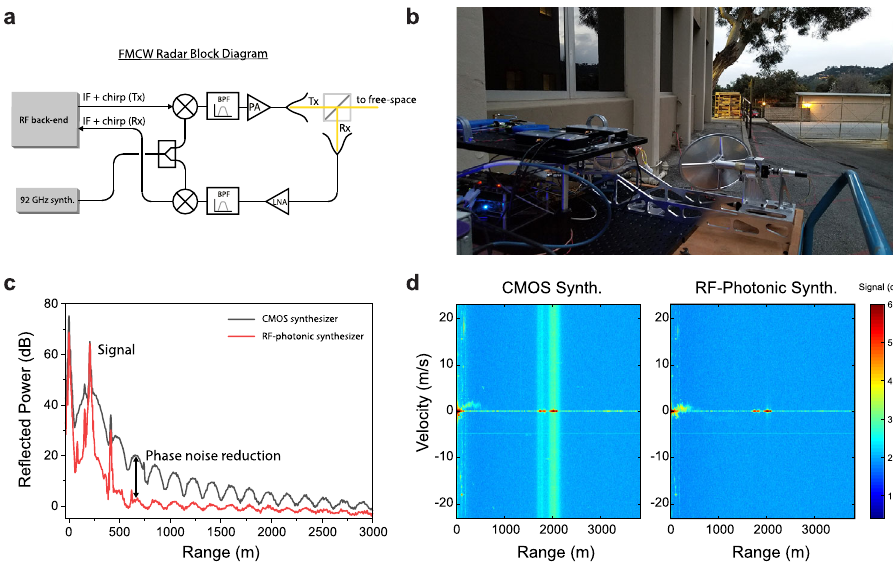
Fig. 3 Field-testing of the heterodyne synthesizer in a 95-GHz continuous-wave radar. a Simpli fi ed block diagram of the frequency-modulated continuous-wave (FMCW) radar. A millimeter-wave source at 92 GHz is mixed with a frequency-chirped modulation waveform around an IF of ~3 GHz. A band-pass fi lter (BPF) rejects un-wanted mixing components, and the signal is ampli fi ed through a W-band power ampli fi er (PA) before being sent to the transmitter optics. Back-re fl ected signals are demultiplexed through polarization duplexing and passed through a low-noise ampli fi er (LNA) and BPF, and are mixed with the 92 GHz source down to the IF, prior to de-modulation and digitization in the back-end electronics. b shows a photograph of the radar test-bench with the primary aperture pointed at a distant hill, with the heterodyne synthesizer breadboard mounted on top. c plots measured back- re fl ection data from a building ~207 m away, when using either the radar ’ s existing 92 GHz CMOS synthesizer (dark gray) or the microwave-photonic heterodyne synthesizer (red). Phase noise fringes are signi fi cantly suppressed when using the low-noise photonics-based source. d plots Doppler data when the radar is pointed at a distant hill as in ( b ). Weak signals from drizzle are visible as slow-moving signatures at ranges closer than 1 km. When using the relatively noisy CMOS synthesizer (left), bright re fl ections from stationary hills lead to strong Doppler artifacts that would obscure the observation of co-located moving objects. By contrast, when using the heterodyne synthesizer (right), these artifacts are practically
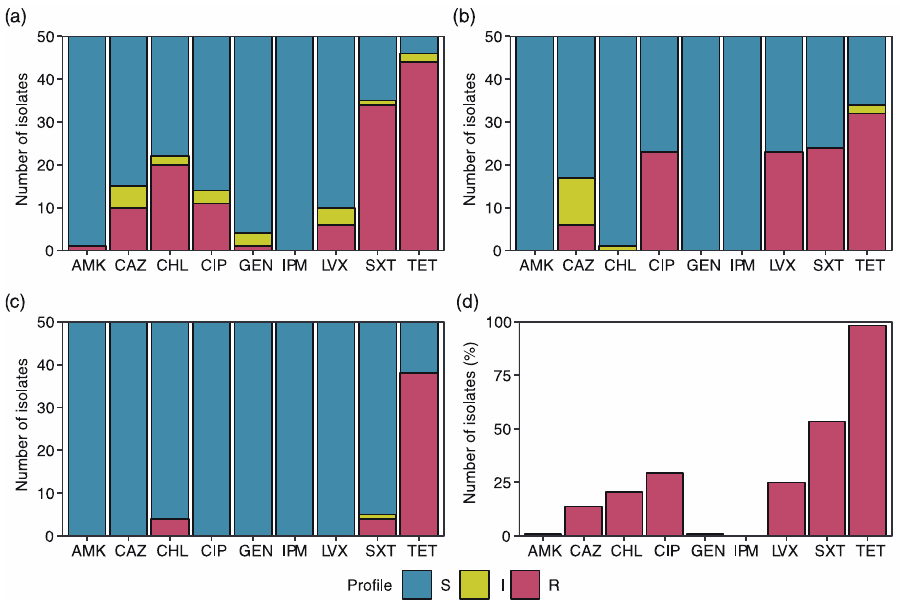
Figure 1. E. coli antibiotic resistance profile in ( a ) Ciudad del Niño, ( b ) Escobal, ( c ) El Arado: S indicates sensitivity to the antibiotic (in blue), I indicates intermediate sensitivity (in yellow) and R indicates resistance (in red). ( d ) Shows the whole percentage of resistant strains to each of the antibi- otics analyzed. AMK: amikacin; CAZ: ceftazidime; CHL: chloramphenicol; CIP: ciprofloxacin; GEN: gentamicin; IPM: imipenem; LVX: levofloxacin; SXT: trimetropin/sulfamethoxazole; TET: tetracycline. Resistance to gentamicin and amikacin (2%) was only present in Ciudad del Niño 91 (Figure 1a). Levofloxacin and ciprofloxacin prevalence was the highest in Escobal (46% 92 each; Figure 1b). In El Arado, only tetracycline (76%), trimetropin- sulfamethoxazole (8%), 93 and chloramphenicol (8%) resistant strains were detected (Figure 1c). 94 Among all the isolates that exhibited resistance to at least one antibiotic, 98.28% of 95 them were resistant to tetracycline, followed by trimetropin- sulfamethoxazole (53.45%), 96 ciprofloxacin (29.31%) and levofloxacin (25%). Resistance to imipenem was not detected 97 in any of the E. coli isolates analyzed (Figure 1d). 98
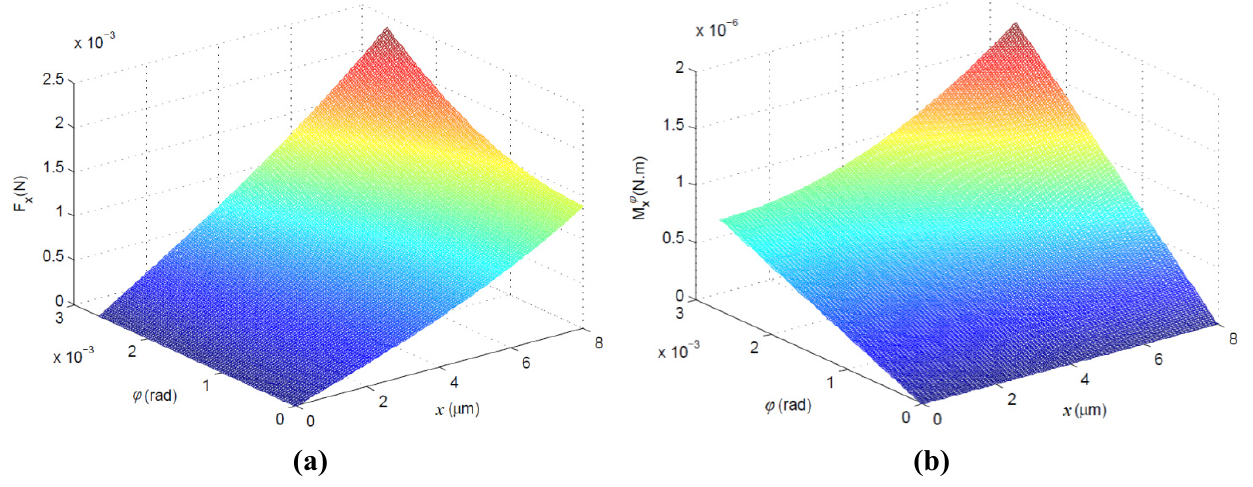
Figure 3. Surface plots of (a) electrostatic force F X ( x , φ ) of formula (21) and φ ( x , φ ) of formula (30) for an ESMA with (b) electrostatic moment M x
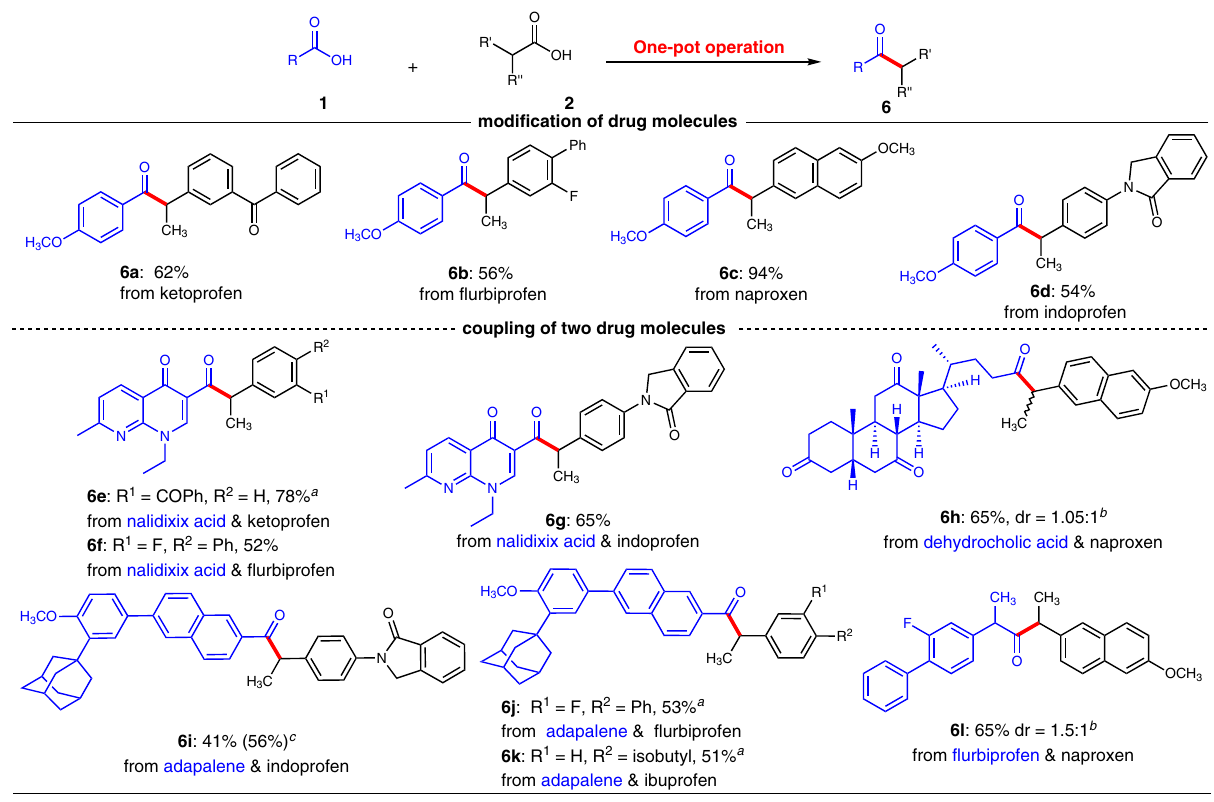
Fig. 5 Application of the method in modi fi cation of drug molecules. Reaction conditions: 1 (1.5 equiv), 2 (0.05-0.1 mmol, 1.0 equiv), B (20 mol%), PC-3 (1 mol %) and Cs 2 CO 3 (2.0 equiv) in MeCN, blue LED (Kessil PR160 series, λ max = 427 nm), Ar atmosphere, 30 – 40 °C, 24 h. a Pre-prepared acyl imidazoles were used. b Blue LEDs (Kessil PR160 series, λ max = 440 nm) were used. c Yield in parentheses is obtained by using pre-prepared acyl imidazole as starting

+---+

Work task
Write the listing above out again word for word, excluding all images.

Reply
Fig. 3 Field-testing of the heterodyne synthesizer in a 95-GHz continuous-wave radar. a Simpli fi ed block diagram of the frequency-modulated continuous-wave (FMCW) radar. A millimeter-wave source at 92 GHz is mixed with a frequency-chirped modulation waveform around an IF of ~3 GHz. A band-pass fi lter (BPF) rejects un-wanted mixing components, and the signal is ampli fi ed through a W-band power ampli fi er (PA) before being sent to the transmitter optics. Back-re fl ected signals are demultiplexed through polarization duplexing and passed through a low-noise ampli fi er (LNA) and BPF, and are mixed with the 92 GHz source down to the IF, prior to de-modulation and digitization in the back-end electronics. b shows a photograph of the radar test-bench with the primary aperture pointed at a distant hill, with the heterodyne synthesizer breadboard mounted on top. c plots measured back- re fl ection data from a building ~207 m away, when using either the radar ’ s existing 92 GHz CMOS synthesizer (dark gray) or the microwave-photonic heterodyne synthesizer (red). Phase noise fringes are signi fi cantly suppressed when using the low-noise photonics-based source. d plots Doppler data when the radar is pointed at a distant hill as in ( b ). Weak signals from drizzle are visible as slow-moving signatures at ranges closer than 1 km. When using the relatively noisy CMOS synthesizer (left), bright re fl ections from stationary hills lead to strong Doppler artifacts that would obscure the observation of co-located moving objects. By contrast, when using the heterodyne synthesizer (right), these artifacts are practically
Figure 1. E. coli antibiotic resistance profile in ( a ) Ciudad del Niño, ( b ) Escobal, ( c ) El Arado: S indicates sensitivity to the antibiotic (in blue), I indicates intermediate sensitivity (in yellow) and R indicates resistance (in red). ( d ) Shows the whole percentage of resistant strains to each of the antibi- otics analyzed. AMK: amikacin; CAZ: ceftazidime; CHL: chloramphenicol; CIP: ciprofloxacin; GEN: gentamicin; IPM: imipenem; LVX: levofloxacin; SXT: trimetropin/sulfamethoxazole; TET: tetracycline. Resistance to gentamicin and amikacin (2%) was only present in Ciudad del Niño 91 (Figure 1a). Levofloxacin and ciprofloxacin prevalence was the highest in Escobal (46% 92 each; Figure 1b). In El Arado, only tetracycline (76%), trimetropin- sulfamethoxazole (8%), 93 and chloramphenicol (8%) resistant strains were detected (Figure 1c). 94 Among all the isolates that exhibited resistance to at least one antibiotic, 98.28% of 95 them were resistant to tetracycline, followed by trimetropin- sulfamethoxazole (53.45%), 96 ciprofloxacin (29.31%) and levofloxacin (25%). Resistance to imipenem was not detected 97 in any of the E. coli isolates analyzed (Figure 1d). 98
Figure 3. Surface plots of (a) electrostatic force F X ( x , φ ) of formula (21) and φ ( x , φ ) of formula (30) for an ESMA with (b) electrostatic moment M x
Fig. 5 Application of the method in modi fi cation of drug molecules. Reaction conditions: 1 (1.5 equiv), 2 (0.05-0.1 mmol, 1.0 equiv), B (20 mol%), PC-3 (1 mol %) and Cs 2 CO 3 (2.0 equiv) in MeCN, blue LED (Kessil PR160 series, λ max = 427 nm), Ar atmosphere, 30 – 40 °C, 24 h. a Pre-prepared acyl imidazoles were used. b Blue LEDs (Kessil PR160 series, λ max = 440 nm) were used. c Yield in parentheses is obtained by using pre-prepared acyl imidazole as starting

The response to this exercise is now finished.